For Tova, talking to the sea creatures in the aquarium was easier than talking to humans. When she met a giant octopus living at the aquarium, she realized she knew more than anyone, and it helps her find out what happened to her son.

“Charlotte Sophia: Myth, Madness and Moor” by Tina Andrews

Before her father’s death, Princess Charlotte learned a family secret in Germany: she was of African descent. To marry well, she is forced to hide her ethnic coloring under makeup for years.
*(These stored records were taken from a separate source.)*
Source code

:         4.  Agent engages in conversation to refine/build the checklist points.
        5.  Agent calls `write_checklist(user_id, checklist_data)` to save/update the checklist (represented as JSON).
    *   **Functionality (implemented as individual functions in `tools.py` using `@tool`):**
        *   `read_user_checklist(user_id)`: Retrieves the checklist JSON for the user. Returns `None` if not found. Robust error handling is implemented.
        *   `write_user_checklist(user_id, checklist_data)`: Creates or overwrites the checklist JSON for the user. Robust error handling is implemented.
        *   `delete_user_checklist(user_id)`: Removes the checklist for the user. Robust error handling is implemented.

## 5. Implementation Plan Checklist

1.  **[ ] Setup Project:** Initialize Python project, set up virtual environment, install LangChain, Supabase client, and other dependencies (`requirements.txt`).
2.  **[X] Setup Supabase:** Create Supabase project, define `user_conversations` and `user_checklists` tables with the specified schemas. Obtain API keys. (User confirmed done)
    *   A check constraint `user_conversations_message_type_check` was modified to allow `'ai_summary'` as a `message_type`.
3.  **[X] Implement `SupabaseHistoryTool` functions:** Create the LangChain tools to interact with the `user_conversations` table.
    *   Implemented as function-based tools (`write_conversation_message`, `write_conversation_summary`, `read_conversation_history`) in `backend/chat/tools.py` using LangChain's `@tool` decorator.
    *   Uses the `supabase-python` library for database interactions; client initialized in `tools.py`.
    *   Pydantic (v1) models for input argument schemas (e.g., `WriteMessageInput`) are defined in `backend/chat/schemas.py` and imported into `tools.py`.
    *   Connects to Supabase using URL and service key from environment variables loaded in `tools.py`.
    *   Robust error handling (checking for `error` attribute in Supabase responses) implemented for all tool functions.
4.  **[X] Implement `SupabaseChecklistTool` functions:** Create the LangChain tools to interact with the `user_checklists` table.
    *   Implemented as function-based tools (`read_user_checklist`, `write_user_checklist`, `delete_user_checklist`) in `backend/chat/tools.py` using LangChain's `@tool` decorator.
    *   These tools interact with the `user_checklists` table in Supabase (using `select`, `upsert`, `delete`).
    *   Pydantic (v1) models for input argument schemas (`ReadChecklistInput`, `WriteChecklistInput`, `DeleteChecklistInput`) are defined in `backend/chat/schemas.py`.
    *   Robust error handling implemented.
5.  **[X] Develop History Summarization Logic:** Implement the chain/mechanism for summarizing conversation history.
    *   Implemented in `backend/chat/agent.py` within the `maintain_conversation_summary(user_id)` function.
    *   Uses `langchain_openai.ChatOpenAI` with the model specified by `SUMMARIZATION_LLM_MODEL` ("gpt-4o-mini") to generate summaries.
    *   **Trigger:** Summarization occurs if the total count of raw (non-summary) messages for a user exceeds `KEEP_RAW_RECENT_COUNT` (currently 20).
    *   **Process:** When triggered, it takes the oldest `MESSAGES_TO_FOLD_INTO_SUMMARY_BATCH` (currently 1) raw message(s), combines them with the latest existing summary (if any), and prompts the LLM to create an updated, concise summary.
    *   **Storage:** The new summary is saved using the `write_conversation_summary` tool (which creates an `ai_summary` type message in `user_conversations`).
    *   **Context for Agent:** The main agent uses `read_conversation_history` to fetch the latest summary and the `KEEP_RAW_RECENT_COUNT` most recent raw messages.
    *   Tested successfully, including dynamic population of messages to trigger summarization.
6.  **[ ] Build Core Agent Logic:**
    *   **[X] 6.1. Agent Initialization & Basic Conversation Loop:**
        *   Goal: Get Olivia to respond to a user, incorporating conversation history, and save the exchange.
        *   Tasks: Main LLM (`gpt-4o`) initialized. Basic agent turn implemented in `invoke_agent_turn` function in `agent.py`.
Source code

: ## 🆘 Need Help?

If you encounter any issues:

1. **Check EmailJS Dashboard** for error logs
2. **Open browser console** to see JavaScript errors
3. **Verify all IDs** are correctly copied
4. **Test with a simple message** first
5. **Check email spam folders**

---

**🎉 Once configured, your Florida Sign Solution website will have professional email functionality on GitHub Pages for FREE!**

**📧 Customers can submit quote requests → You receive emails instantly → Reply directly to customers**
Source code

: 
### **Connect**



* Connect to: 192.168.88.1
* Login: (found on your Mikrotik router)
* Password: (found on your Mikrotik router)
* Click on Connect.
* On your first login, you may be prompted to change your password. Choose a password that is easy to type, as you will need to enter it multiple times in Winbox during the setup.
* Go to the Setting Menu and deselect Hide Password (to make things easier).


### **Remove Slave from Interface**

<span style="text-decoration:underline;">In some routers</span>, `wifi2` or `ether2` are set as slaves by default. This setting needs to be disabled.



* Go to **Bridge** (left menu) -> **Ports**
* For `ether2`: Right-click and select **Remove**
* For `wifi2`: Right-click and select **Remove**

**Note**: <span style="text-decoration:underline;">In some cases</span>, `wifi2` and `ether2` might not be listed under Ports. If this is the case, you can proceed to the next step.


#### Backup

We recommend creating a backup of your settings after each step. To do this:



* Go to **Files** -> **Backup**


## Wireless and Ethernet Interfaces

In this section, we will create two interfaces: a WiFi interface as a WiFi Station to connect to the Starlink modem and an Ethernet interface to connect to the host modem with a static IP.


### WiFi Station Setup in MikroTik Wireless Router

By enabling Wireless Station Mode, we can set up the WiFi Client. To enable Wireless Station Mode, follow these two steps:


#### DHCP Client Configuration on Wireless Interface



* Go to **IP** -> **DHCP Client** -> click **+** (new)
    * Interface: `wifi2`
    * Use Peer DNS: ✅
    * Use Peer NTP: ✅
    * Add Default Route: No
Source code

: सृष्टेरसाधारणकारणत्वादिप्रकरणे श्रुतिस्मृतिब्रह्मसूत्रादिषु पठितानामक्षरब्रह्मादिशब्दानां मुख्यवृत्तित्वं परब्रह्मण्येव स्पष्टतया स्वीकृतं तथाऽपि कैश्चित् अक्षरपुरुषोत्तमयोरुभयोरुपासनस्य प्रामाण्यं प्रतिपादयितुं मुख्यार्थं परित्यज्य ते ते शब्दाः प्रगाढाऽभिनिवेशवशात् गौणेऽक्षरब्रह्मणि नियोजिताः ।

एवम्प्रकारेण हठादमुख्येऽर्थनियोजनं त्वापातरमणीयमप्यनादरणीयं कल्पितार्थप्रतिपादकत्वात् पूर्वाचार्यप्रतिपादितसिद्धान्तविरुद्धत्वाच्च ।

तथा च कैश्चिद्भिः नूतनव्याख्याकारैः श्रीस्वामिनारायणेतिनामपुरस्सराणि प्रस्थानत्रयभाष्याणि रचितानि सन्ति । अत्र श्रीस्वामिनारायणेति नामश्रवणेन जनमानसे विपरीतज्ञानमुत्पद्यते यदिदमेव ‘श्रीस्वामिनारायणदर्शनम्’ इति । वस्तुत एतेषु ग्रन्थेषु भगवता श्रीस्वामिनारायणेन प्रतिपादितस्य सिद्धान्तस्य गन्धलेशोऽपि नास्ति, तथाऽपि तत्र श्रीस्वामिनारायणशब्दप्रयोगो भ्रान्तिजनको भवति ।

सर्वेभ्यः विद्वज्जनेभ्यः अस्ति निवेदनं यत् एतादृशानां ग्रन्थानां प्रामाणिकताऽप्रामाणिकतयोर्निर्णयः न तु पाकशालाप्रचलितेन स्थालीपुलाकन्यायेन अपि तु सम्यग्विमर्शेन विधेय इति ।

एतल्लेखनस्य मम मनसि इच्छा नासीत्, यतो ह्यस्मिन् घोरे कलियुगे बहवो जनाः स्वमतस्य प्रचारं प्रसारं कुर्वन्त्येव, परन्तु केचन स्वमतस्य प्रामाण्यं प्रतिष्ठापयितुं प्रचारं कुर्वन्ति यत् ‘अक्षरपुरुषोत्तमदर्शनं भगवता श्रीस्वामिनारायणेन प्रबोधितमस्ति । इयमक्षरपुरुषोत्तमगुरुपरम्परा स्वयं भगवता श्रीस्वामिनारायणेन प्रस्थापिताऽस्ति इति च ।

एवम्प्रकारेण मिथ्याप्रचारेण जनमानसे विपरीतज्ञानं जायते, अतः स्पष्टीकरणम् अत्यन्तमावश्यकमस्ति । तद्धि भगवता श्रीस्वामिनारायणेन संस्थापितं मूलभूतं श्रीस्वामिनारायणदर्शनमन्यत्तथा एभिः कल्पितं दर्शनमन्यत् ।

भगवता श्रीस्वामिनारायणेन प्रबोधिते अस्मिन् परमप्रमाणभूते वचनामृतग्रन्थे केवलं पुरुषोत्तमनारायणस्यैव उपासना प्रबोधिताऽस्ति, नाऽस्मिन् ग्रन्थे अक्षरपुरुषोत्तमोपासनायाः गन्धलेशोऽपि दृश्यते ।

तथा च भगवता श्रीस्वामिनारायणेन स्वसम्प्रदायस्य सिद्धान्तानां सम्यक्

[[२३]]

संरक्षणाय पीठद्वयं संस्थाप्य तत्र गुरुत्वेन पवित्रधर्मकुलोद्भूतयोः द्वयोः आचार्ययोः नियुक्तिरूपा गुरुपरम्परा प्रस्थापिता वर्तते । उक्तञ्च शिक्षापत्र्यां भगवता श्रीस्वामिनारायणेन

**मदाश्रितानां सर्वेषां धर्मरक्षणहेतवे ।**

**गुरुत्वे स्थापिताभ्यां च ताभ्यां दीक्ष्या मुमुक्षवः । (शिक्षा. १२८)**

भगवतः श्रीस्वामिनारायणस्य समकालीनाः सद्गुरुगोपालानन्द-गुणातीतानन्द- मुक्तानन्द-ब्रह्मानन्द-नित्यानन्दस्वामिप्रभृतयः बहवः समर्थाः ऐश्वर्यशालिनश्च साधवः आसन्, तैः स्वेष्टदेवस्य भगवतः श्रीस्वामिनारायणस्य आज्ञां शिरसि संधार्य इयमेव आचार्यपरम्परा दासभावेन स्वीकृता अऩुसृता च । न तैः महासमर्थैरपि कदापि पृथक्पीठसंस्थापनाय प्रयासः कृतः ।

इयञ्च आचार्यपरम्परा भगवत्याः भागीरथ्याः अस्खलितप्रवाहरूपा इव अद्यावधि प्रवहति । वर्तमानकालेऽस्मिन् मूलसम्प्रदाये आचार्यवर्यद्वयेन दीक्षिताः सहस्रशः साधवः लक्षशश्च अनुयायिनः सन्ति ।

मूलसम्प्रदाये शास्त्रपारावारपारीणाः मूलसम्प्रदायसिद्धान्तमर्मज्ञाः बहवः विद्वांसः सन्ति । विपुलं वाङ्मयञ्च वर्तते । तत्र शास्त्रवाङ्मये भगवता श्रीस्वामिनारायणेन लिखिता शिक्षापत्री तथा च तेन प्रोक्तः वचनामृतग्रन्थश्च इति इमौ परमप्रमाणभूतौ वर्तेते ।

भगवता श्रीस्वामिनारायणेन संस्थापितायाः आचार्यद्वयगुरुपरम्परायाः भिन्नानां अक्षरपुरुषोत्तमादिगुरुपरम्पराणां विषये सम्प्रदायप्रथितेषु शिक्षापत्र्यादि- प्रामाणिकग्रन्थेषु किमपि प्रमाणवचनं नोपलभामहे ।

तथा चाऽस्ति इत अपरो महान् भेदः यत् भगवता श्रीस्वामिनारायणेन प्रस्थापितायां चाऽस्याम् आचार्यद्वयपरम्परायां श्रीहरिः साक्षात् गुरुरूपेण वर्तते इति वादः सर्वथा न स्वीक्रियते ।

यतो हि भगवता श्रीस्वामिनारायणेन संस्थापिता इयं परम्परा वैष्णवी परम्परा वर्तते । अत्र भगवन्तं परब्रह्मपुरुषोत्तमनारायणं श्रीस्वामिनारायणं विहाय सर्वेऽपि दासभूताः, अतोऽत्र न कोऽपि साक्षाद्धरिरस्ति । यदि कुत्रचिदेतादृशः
Charlotte has the opportunity to be the potential bride of the newly crowned King George III, but what happens when the King is in love with someone else who is forbidden to marry, or when Charlotte is forced to give up her one true love to get married? the king?

The book is filled with lust, betrayal, politics, murder and madness.

The View’s original podcast series “Behind the Table” is available for free on major listening platforms, including Apple podcast, Spotify, Amazon Music, Google Podcasts, iHeartRadio, embroiderer, To agree, Audacity and the ABC News app.